:: Provided data
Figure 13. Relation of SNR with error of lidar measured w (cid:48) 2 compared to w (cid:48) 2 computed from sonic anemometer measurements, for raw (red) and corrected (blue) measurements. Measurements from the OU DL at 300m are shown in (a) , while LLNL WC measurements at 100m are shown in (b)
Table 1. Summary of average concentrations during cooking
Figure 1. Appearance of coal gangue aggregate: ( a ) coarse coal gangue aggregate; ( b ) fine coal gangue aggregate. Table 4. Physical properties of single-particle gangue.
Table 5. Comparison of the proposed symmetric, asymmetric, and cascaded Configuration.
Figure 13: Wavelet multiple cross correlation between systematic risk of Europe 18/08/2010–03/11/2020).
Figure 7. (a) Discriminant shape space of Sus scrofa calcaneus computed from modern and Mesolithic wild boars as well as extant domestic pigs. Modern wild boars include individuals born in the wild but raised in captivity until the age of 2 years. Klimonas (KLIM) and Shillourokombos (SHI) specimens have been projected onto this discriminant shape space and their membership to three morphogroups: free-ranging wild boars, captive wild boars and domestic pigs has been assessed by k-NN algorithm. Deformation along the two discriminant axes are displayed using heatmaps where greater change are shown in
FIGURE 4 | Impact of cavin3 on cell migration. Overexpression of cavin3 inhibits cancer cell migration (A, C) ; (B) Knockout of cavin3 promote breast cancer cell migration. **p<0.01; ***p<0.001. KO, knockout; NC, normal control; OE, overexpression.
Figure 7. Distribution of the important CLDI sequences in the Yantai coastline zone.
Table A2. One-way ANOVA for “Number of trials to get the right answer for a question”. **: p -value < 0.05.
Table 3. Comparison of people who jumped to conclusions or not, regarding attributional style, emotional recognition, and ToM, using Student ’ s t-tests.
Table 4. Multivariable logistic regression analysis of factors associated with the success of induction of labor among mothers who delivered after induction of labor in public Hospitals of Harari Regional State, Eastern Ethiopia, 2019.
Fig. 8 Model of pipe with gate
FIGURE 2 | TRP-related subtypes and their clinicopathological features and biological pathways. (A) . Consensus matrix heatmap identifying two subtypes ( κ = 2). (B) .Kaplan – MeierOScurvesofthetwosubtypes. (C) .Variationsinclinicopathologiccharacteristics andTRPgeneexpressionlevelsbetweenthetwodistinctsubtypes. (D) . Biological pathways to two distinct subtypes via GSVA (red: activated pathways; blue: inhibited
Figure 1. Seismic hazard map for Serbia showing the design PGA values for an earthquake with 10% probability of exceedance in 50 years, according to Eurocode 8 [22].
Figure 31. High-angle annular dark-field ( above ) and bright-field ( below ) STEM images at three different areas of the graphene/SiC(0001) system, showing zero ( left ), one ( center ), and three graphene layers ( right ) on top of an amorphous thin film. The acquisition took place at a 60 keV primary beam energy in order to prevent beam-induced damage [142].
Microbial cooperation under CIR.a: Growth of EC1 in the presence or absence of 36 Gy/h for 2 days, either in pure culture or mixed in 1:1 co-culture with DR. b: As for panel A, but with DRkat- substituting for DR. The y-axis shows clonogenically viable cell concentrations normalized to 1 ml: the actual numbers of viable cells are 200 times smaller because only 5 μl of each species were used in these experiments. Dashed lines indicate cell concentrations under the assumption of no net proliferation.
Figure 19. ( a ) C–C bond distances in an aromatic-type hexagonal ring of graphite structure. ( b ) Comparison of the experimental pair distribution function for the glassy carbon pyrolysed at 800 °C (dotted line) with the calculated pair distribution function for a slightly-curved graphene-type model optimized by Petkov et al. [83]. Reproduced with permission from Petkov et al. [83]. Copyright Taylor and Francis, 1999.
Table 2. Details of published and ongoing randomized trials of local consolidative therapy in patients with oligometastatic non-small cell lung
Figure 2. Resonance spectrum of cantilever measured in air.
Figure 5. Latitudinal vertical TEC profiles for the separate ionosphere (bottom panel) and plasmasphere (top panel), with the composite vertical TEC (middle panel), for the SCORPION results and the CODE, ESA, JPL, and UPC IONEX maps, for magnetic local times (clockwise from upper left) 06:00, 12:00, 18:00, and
::::
What you should do. Would you print exactly and only the lines of the material above that run from the line with "Fig. 8 Model of pipe with gate" through the line with "Microbial cooperation under", both included?

Exercise result.
Fig. 8 Model of pipe with gate
FIGURE 2 | TRP-related subtypes and their clinicopathological features and biological pathways. (A) . Consensus matrix heatmap identifying two subtypes ( κ = 2). (B) .Kaplan – MeierOScurvesofthetwosubtypes. (C) .Variationsinclinicopathologiccharacteristics andTRPgeneexpressionlevelsbetweenthetwodistinctsubtypes. (D) . Biological pathways to two distinct subtypes via GSVA (red: activated pathways; blue: inhibited
Figure 1. Seismic hazard map for Serbia showing the design PGA values for an earthquake with 10% probability of exceedance in 50 years, according to Eurocode 8 [22].
Figure 31. High-angle annular dark-field ( above ) and bright-field ( below ) STEM images at three different areas of the graphene/SiC(0001) system, showing zero ( left ), one ( center ), and three graphene layers ( right ) on top of an amorphous thin film. The acquisition took place at a 60 keV primary beam energy in order to prevent beam-induced damage [142].
Microbial cooperation under CIR.a: Growth of EC1 in the presence or absence of 36 Gy/h for 2 days, either in pure culture or mixed in 1:1 co-culture with DR. b: As for panel A, but with DRkat- substituting for DR. The y-axis shows clonogenically viable cell concentrations normalized to 1 ml: the actual numbers of viable cells are 200 times smaller because only 5 μl of each species were used in these experiments. Dashed lines indicate cell concentrations under the assumption of no net proliferation.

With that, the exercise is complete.